The preferred customers at “Little Dom’s” seem to be Twentysomethings with no real knowledge of good food, a penchant for being served mediocre fare and wines at overblown prices, all combined with wobbly service in return for the good feeling to be in a place with connections to Beverly Hills.

All this is not what Los Feliz has been waiting for. I foresee a bleak future for this latest addition to eateries in this corner of Los Angeles. People here do not go for this kind of attitude. Not from a place around the corner which aspires to teach the locals “how things are done in Beverly Hills.”

Three thumbs down for “Little Dom’s” without even having tasted the food.

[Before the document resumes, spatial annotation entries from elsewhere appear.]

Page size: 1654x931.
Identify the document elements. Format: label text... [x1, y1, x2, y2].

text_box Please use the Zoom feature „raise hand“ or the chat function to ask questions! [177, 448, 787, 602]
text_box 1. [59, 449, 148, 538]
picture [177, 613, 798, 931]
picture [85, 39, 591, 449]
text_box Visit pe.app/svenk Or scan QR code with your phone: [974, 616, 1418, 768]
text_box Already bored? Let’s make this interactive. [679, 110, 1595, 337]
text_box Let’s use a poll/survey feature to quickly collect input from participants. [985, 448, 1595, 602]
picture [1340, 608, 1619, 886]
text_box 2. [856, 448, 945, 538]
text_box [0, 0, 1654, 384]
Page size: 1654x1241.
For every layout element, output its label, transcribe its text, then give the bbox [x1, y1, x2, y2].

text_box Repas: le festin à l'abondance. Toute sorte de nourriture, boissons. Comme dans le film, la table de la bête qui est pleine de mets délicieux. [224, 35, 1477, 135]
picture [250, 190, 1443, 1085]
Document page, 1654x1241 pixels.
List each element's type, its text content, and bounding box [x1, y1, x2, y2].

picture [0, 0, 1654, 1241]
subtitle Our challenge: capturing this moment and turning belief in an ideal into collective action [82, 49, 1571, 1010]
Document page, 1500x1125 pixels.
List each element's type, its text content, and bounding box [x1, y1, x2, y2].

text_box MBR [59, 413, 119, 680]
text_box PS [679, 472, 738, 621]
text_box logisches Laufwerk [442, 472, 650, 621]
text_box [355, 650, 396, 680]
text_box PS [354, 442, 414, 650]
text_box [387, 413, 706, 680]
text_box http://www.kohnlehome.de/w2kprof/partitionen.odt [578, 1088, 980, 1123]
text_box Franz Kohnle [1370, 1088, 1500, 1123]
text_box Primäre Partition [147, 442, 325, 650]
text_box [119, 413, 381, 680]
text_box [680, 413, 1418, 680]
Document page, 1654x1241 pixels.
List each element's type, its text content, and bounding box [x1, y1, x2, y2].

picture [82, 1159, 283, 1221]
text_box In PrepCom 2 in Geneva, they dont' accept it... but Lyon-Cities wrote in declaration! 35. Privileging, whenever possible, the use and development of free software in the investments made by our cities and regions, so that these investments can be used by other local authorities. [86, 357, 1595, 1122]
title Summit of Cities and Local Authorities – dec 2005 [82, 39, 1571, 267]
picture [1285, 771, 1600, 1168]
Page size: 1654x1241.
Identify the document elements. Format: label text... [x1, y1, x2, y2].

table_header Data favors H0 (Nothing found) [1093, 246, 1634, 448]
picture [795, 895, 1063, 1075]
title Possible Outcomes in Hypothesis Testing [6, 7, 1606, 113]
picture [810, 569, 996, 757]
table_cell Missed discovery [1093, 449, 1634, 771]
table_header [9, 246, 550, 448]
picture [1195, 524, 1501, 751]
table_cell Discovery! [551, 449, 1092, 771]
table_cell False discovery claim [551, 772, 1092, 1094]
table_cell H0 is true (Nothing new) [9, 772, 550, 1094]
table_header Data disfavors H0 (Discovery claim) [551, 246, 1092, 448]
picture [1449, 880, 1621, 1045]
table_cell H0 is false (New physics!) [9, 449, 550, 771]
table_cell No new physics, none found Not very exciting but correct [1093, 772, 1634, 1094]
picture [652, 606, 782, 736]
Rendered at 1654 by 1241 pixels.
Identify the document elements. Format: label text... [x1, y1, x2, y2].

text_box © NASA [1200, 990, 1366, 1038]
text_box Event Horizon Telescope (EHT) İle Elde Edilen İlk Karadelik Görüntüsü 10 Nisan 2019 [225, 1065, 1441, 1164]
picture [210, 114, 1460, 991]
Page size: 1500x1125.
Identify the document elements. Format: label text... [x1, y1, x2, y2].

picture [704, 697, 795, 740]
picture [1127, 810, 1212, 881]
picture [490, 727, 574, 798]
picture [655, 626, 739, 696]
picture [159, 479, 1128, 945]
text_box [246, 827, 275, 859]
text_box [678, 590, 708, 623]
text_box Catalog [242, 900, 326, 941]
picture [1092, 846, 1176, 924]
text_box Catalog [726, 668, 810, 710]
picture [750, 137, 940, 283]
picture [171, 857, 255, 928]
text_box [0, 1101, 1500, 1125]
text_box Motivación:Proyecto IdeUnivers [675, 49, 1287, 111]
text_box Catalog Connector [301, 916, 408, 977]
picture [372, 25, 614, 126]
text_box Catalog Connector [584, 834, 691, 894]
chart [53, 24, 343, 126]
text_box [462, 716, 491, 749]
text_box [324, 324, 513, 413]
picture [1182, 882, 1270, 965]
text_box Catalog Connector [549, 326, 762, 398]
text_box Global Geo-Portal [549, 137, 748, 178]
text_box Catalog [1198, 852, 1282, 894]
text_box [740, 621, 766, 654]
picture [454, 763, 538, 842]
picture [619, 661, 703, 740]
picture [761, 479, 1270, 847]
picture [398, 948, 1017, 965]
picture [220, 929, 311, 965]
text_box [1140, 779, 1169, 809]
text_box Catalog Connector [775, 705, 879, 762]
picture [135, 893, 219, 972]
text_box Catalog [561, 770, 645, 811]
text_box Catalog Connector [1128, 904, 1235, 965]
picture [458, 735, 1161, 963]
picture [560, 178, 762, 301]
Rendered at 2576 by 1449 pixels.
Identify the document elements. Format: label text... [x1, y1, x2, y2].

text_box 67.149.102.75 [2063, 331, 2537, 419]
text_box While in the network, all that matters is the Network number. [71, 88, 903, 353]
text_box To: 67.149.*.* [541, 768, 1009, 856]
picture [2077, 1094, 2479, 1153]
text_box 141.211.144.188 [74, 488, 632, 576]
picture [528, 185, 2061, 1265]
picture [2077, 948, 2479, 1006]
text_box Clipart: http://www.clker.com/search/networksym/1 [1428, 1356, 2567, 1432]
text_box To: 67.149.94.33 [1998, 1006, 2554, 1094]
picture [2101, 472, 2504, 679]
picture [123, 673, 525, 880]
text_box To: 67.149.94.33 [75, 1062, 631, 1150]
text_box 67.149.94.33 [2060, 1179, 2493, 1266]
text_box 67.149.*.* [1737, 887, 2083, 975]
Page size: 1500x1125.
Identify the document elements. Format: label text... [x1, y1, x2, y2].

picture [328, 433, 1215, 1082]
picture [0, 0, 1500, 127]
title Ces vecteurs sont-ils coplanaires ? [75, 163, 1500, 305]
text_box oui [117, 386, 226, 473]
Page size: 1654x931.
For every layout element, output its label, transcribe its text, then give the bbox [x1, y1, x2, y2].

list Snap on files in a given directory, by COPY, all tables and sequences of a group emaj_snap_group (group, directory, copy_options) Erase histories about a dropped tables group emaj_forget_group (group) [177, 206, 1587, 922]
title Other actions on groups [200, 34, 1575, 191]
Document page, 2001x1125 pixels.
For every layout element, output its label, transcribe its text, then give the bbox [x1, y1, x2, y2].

Now that is a first time in my life.


No, I do not miss German food. I know that I am lucky, because there are fellow Germans all around the US who do. Many of them pine for food from “back home.” Quite a number of online shops in the US apparently make a fortune out of selling Germans prepackaged stuff at exorbitant prices; stuff I would not have touched even back in Germany, stuff where the list of ingredients reads like an excerpt from a chemistry book.

One thing though I do miss sometimes is “real” bread. Bread, dense and chewy, but not heavy, with no added sugar or other strange things mixed in. Bread with a real crust, bread which does not go stale while sitting on your plate. Bread which does not cost $8.00 a loaf, because it is “artisan bread.” Bread which is tasty with just some butter and a sprinkling of salt.

When that craving hits me, I bake my own bread. A loaf like this:


We had that for dinner tonight . With butter, salt, a side of guacamole and some smoked trout. No, that is not a traditional German food-pairing, but very tasty. Old Europe meets West Coast. Yummy.

Empty Streets & Crunchy Fish

Things seem to be changing – apparently Angelenos are taking off more and more days for a holiday around Thanksgiving. That’s the only explanation I have for the streets being (comparatively) empty already on the Sunday before the holiday weekend.

Which is fine. I like it. It is really pleasant. And makes for a swift short drive to the best fish market and restaurant in town: Fish King. Actually, FK is in the town next door, in Glendale, but who cares? The verdict is unanimous – FK is the best fish market in all of SoCal.

Going to FK is like a pilgrimage to worship at the shrine of fabulous fish and impeccable, friendly, swift service. Just looking at the displays makes one drool. Add to that the fact that there is no smell (fresh fish does not smell “fishy”), and you know that this is the real thing: A place where the owners know all about, and love everything, fish.

The Galley is the little restaurant attached to the market. It is a no-frills eatery, squeaky clean, the food comes in Styrofoam containers (that’s the only beef I have with the place, for environmental reasons) and is absolutely out of this world good. Go there, test the Halibut for starters and be reeled in – hook, line and sinker.


The Trouble With Bambi And Thumper

Many years ago a friend from the US came to visit me in Germany. As a very special treat I took her one evening to a restaurant famous for its delicious and excellent game dishes. However, when I suggested the roasted hare (very yummy), my friend turned slightly green in the face and whispered: “I can’t eat that – it reminds me of Thumper.” A cartoon animal??? I did not even dare to suggest some of the other dishes which involved deer; that might have ended with my friend calling home in tears, sobbing: “They want me to eat Bambi!”

In the end my friend settled for a chicken dish. Apparently there had been no animated movies around with a cute motherless chicken braving the big wild world with the help of some friends.

I remembered this little story while having dinner the other night at Ruth’s Chris Steak House in Pasadena. Yes, they do serve venison; actually, it is the only place I know around here that does. They also know how to handle it, my double cut venison chops were superb and perfectly cooked, a real culinary delight of the first order.


Call me callous and heartless, but I do like Bambi’s mother, especially with blackberry sauce.